December 17, 2004
The problems attending LENR (formerly called cold fusion) can be classified as systemic and technical. Breakdowns in communication between those involved in such research, and both the scientific community and the public, and also the difficulty in getting funding for the research, are systemic problems. The technical problems associated with LENR have included inadequate instrumentation, incomplete materials analysis, complex protocols and, most critically, early lack of reproducibility. Despite these problems, there has been major experimental progress in the past fifteen years. Dozens of "positive" experiments have been conducted by competent and credentialed investigators, who used adequate instrumentation, which was properly calibrated before, during and after the experiments. Reproducibility has improved significantly. The 11th International Conference was held in Marseilles in October of this year. An overview of that conference will be presented to illustrate the continual progress in the field. Several prospects for LENR are playing out now. A two-step plan to move toward returning the field to the status of an ordinary topic for scientific inquiry was developed several years ago and completed recently. The plan included, first, a comprehensive review of the literature (see the review at http://www.lenr-canr.org/acrobat/Hagelsteinnewphysica.pdf) and, second, a national study conducted by the Department of Energy to determine the status of the field and to recommend what ought to be done. The structure of a LENR research program has been developed. The bottom line: despite many problems, nuclear reactions can occur at very low energies, so LENR appears to be real, and what to do about it seems clear.
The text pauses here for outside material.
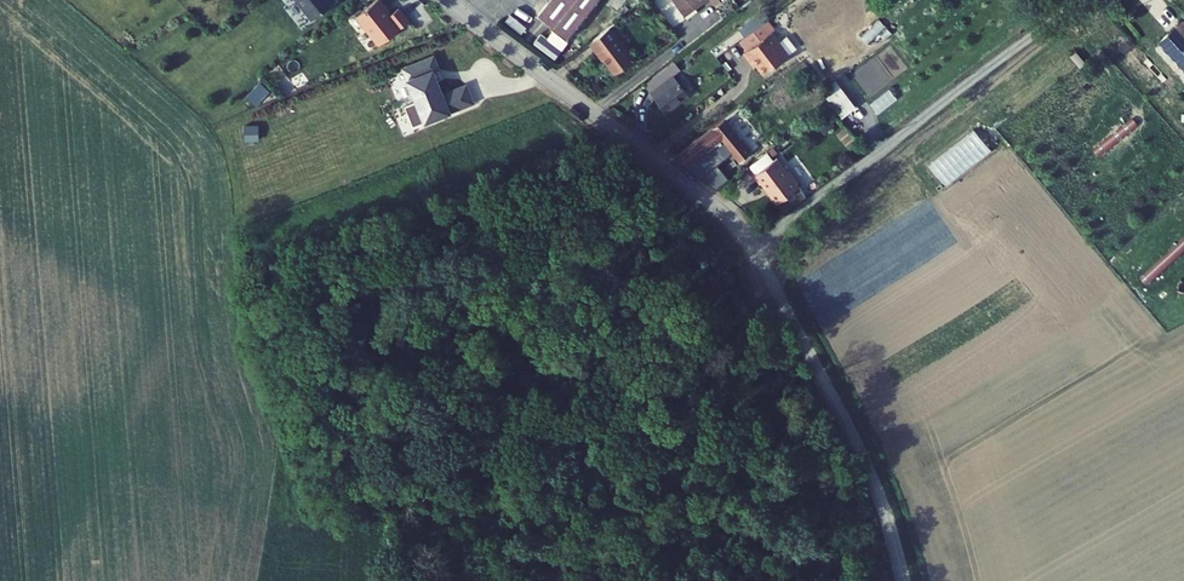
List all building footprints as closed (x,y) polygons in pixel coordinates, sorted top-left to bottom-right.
[(316,13),(333,0),(305,0),(316,13)] [(360,11),(369,22),(371,21),(377,30),(377,33),(382,40),(413,15),(403,2),(394,9),(389,3),(390,2),(390,1),(390,0),(373,0),(360,11)] [(567,32),(596,0),(543,0),(538,5),(567,32)] [(692,13),(703,6),(700,2),(703,0),(683,0),(692,13)] [(747,59),(757,74),(780,58),(769,43),(773,40),(759,21),(733,39),(740,49),(738,51),(744,61),(747,59)] [(1156,35),(1183,68),(1183,38),(1171,23),(1156,35)] [(602,54),(613,69),(631,55),(610,25),(595,36),(599,42),(596,44),(602,54)] [(429,37),(398,51),(413,82),(392,92),(403,114),(465,89),(458,68),(436,79),(424,53),(434,48),(429,37)] [(592,47),(599,56),(602,54),(596,44),(592,47)] [(643,90),(660,114),(680,99),(664,76),(643,90)] [(259,80),(245,95),(254,104),(269,89),(259,80)] [(717,180),(720,177),(716,173),(723,167),(708,149),(720,139),(735,156),(736,157),(747,148),(720,119),(675,158),(686,168),(711,185),(717,180)] [(978,124),(928,163),(945,185),(995,147),(978,124)] [(717,180),(718,181),(751,152),(747,148),(736,157),(735,156),(723,167),(716,173),(720,177),(717,180)] [(785,170),(774,157),(752,176),(759,185),(760,184),(777,204),(779,202),(786,210),(806,195),(795,183),(795,180),(787,171),(785,170)]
Dr. David Nagel received a B.S. degree (magna cum laude) in Engineering Science from the University of Notre Dame (1960) and graduate degrees from the University of Maryland (M.S. in Physics, 1969 and Ph.D. in Engineering Materials, 1977). He joined the civilian staff of the Naval Research Laboratory in 1964, where he held positions as a Research Physicist, Section Head, Branch Head and, finally, Superintendent of the Condensed Matter and Radiation Sciences Division. In this last position, Nagel was a member of the Senior Executive Service, and managed the experimental and theoretical research and development efforts of 150 government, contractor and other personnel. He has written or co-authored over 150 technical articles, reports, book chapters and encyclopedia articles. Nagel spent 30 years on active and reserve duty for the Navy and retired as a Captain in 1990. He became a Research Professor in the School of Engineering and Applied Science of The George Washington University in 1998. His current interests include applications of MEMS and nano-technologies, as well as low energy nuclear reactions.